Taxol-mediated changes in fibrosarcoma-induced immune cell function : modulation of antitumor activities

• Published in: Cancer Immunology, Immunotherapy Vol. 45; no. 1; pp. 20 - 28
• Main Authors: MULLINS, D. W, WALKER, T. M, BURGER, C. J, ELGERT, K. D
• Format: Journal Article
• Language: English
• Published: Berlin Springer 01.10.1997; Springer Nature B.V; Springer-Verlag
• Subjects: Animals; Antineoplastic agents; Antineoplastic Agents, Phytogenic - pharmacology; Antitumor activity; Antitumor agents; Biological and medical sciences; Cell Division - physiology; Chemotherapy; Cytotoxicity; Cytotoxicity, Immunologic; Effector cells; Fibrosarcoma; Fibrosarcoma - drug therapy; Fibrosarcoma - immunology; Immune Tolerance - drug effects; Immunosuppression; Immunosuppressive agents; Isoantigens - immunology; Lymphocyte Activation - drug effects; Lymphocytes T; Macrophage Activation - drug effects; Macrophages; Macrophages - drug effects; Macrophages - immunology; Macrophages - metabolism; Male; Medical sciences; Mice; Mice, Inbred BALB C; Nitric oxide; Nitric Oxide - biosynthesis; Original; Paclitaxel; Paclitaxel - pharmacology; Pharmacology. Drug treatments; T-Lymphocytes - drug effects; T-Lymphocytes - immunology; Tumor necrosis factor-α; γ-Interferon; Antineoplastic agent; Fibrosarcoma; Activation; Experimental study; In vitro; Immunotherapy; Taxane derivatives; T-Lymphocyte; Paclitaxel; Biological effect; Mechanism of action; Tumor cell; Macrophage
• ISSN: 0340-7004; 1432-0851
• DOI: 10.1007/s002620050396

The anticancer drug taxol (paclitaxel) inhibits tumors through multiple cytotoxic and cytostatic mechanisms.
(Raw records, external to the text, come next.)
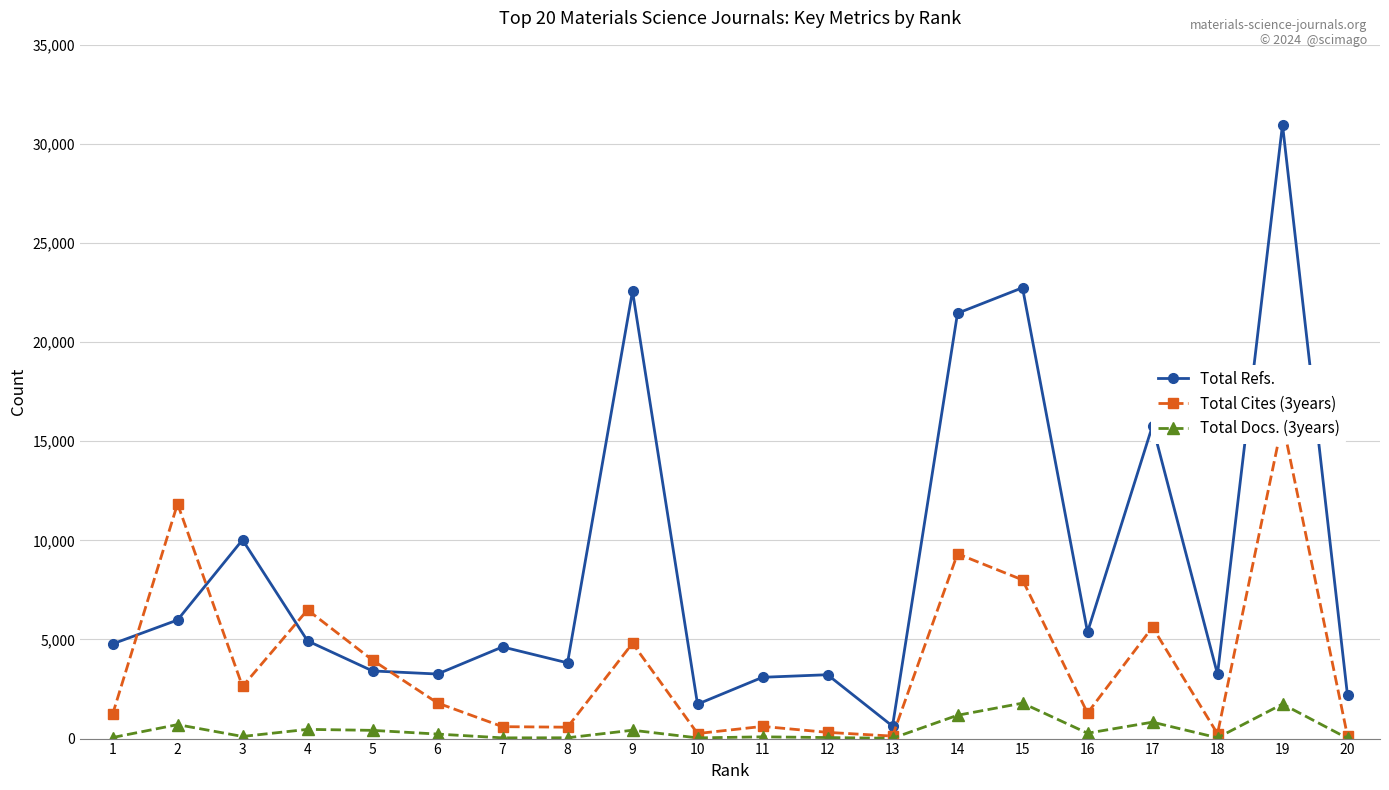

Reading right to left, transcribe all the data shown in this chart.

Total Refs.: 2181	30976	3249	15790	5370	22746	21458	628	3222	3092	1736	22574	3821	4625	3257	3413	4929	10027	5983	4775
Total Cites (3years): 130	15978	241	5621	1287	8006	9323	125	314	614	255	4809	575	601	1796	3958	6491	2629	11846	1216
Total Docs. (3years): 17	1741	42	829	272	1788	1176	16	52	88	35	422	41	36	228	415	465	107	704	53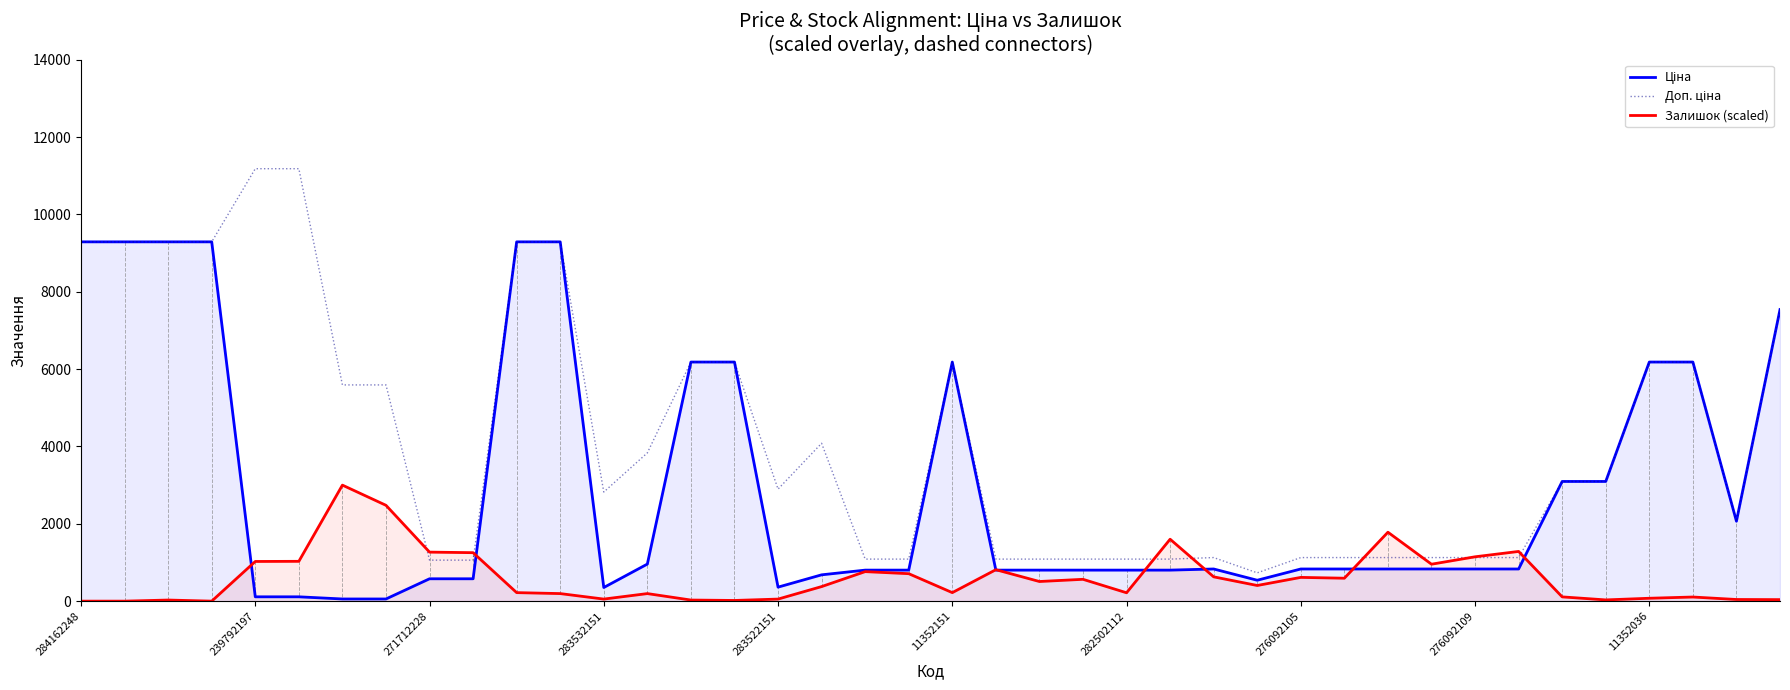

True or false: Доп. ціна and Ціна cross at least once.

False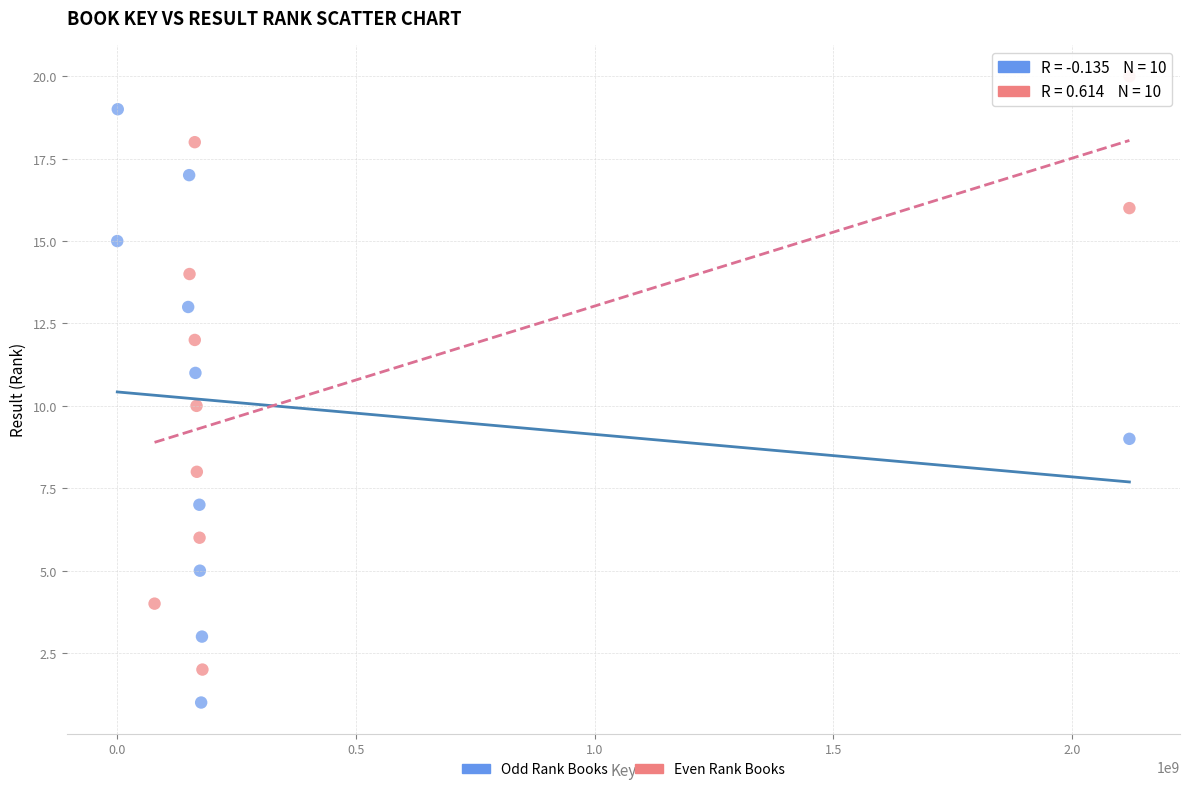

Which series reaches the maximum Y coordinate?

Even Rank Books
Independently of these mechanisms, taxol induces distinct immunological efficacy when it acts as a second signal for activation of tumoricidal activity by interferon gamma (IFN gamma)-primed murine normal host macrophages. We reported that tumor-distal macrophages, which mediate immunosuppression through dysregulated nitric oxide (NO) and tumor necrosis factor alpha (TNF alpha) production, are differentially regulated by taxol. Because taxol influences tumor cell growth dynamics and activates immune cell populations, we assessed the ex vivo immunosuppressive and antitumor activities of taxol-treated normal host and tumor-bearing host (TBH) macrophages. Pretreatment of such cells with taxol partly reconstituted T cell alloantigen reactivity, suggesting that taxol mediates a limited reversal of TBH macrophage immunosuppressive activity. Taxol-treated TBH macrophages significantly suppressed the growth of fibrosarcoma cells (Meth-KDE) through soluble effector molecules and promoted direct cell-mediated cytotoxicity, indicating that taxol enhanced tumor-induced macrophage antitumor activities. Tumor-induced helper T cells, however, showed a higher sensitivity to direct taxol-induced suppression. These data demonstrate that taxol exerts pleiotropic effects on antitumor immune responses with the capacity to abate the immunosuppressive activities of macrophages and promote macrophage-mediated antitumor activities simultaneously, but also directly modulating T cell reactivity. Collectively, these studies suggest that the antineoplastic drug taxol may impart antitumor activity through an immunotherapeutic capacity.